*** PASSAGE FOR REVIEW
Since Americans are still in a gastronomic dither, fueled by the constant barrage of television chefs and the like, choosing a recipe collection in pages on paper can be daunting. But, armed with an appetite and some basic knowledge of the style of cooking you’re interested in, success is a sure thing. There’s some great stuff out there.
However, good books are not all about food formulas. There are some excellent reads available that focus on food experiences and also books that deal with our food supply and the direction it is and should be going in.
My first suggestion for a meaty read is “The Raw and The Cooked, Adventures of a Roving Gourmand” by Jim Harrison. This book was a gift and I breezed through it like an order of fried clams at the seashore. Evidently, Harrison is a well known author, and for good reason. His gregarious style is completely successful at never using the same words twice from cover to cover to describe his gusto and zest for a good meal.
This book is a collection of short stories, or “novellas” as he calls them, each and every one a tryst divulging a book tour or hunting trip and the meals he has either cooked or ordered whilst engaged. Garlic, copious amounts of the stinking rose, is frequently employed along with jalapenos and red wine, for cooking and the glass, which seasons each story. Within the first few pages, it’s apparent that Harrison is a happy glutton, self confessed, self imposed and self proud. The man simply loves to eat. Wild game is his forte and the pages relate the trips and the meals that surround his excursions in pursuit of natures ingredients.
Suffice it to say that you’ll roar out load at his descriptions, taste in your mind some of his laborious concoctions and maybe even wind up with a tinge of envy for his literary escapades. The wit and wisdom may be a springboard for your own dietary desires. Sanity may spur you on to question the quantities he claims to ingest.
All in all, The Raw and the Cooked is a fun read; alive, well seasoned and completely satiating. It can be devoured in a day, then passed on for someone else to savor.
On a more serious note, “The Omnivore’s Dilemma” by Michael Pollan is a focused and thought provoking analysis of our food supply. With the recent spinach debacle fresh in our minds, this book is a must read for anyone who eats.
Pollan delves into our national food sources, the ins and outs of corporate and governmental involvement and the effect they have on us and future generations. Each page, composed in a very readable yet sophisticated style, manages to throw you back in your chair, questioning the common sense of the topic being discussed.
You read on, wondering how we got to a point where we’ve become so indifferent towards a diminishing group of people who supply us with our sustenance. Those people are our nations farmers, and they’re being manipulated by corporate giants who make more profits with computer screens and telephones than the people who actually produce the food. It’s a tangled web of greed and power versus hard work and basic human need.
The first section of the book examines corn and follows the recent history of the crop and how it eventually wound up effecting the size of a bottle of Coca-Cola. It’s a fascinating account of one aspect of the food chain in the United States and the ramifications on global supply and demand.
The Omnivore’s Dilemma will raise serious questions regarding the state of our sources of food. In some ways it may disgust you. In others, it will only serve to solidify the notion that the subject and it’s dirty little secrets are out of our control. Frankly, it has made me aware of a hidden desire to return to the wilds, away from the fray of civilization, and follow the back-to-the-land ethic lauded by the hippies of the 60’s.
Then, I fall prey to my appetite, check the fridge for sustenance and let it pass.
******
*** DATA SECTION
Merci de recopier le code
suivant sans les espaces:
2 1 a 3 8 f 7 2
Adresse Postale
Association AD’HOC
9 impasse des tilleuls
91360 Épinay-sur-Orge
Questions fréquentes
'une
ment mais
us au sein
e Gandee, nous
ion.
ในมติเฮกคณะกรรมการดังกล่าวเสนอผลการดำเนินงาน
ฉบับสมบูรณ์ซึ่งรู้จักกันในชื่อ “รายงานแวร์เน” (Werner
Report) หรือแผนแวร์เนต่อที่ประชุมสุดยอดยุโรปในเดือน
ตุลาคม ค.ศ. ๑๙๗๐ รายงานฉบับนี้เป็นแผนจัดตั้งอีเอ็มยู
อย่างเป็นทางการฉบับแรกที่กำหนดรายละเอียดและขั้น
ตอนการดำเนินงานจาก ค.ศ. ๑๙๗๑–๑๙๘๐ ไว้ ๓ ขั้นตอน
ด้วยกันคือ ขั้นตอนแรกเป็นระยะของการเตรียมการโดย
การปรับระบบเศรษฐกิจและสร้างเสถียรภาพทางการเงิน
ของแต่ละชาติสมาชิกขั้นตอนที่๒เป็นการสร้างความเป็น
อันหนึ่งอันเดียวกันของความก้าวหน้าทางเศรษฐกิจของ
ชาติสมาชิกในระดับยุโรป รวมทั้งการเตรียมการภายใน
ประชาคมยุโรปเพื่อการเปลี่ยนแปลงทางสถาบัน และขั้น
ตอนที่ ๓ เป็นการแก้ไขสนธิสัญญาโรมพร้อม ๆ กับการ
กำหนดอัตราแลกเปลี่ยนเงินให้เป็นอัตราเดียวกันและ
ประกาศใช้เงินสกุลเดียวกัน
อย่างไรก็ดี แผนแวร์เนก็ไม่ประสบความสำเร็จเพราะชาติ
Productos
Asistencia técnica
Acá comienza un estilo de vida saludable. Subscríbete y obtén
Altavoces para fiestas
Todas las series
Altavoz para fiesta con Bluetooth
******
» TASK DESCRIPTION
From the book reviews, extract everything from "The first section" down to "of the 60’s.", word for word. The material comes from a separate source and is unrelated to the book reviews.

» TASK RESPONSE
The first section of the book examines corn and follows the recent history of the crop and how it eventually wound up effecting the size of a bottle of Coca-Cola. It’s a fascinating account of one aspect of the food chain in the United States and the ramifications on global supply and demand.
The Omnivore’s Dilemma will raise serious questions regarding the state of our sources of food. In some ways it may disgust you. In others, it will only serve to solidify the notion that the subject and it’s dirty little secrets are out of our control. Frankly, it has made me aware of a hidden desire to return to the wilds, away from the fray of civilization, and follow the back-to-the-land ethic lauded by the hippies of the 60’s.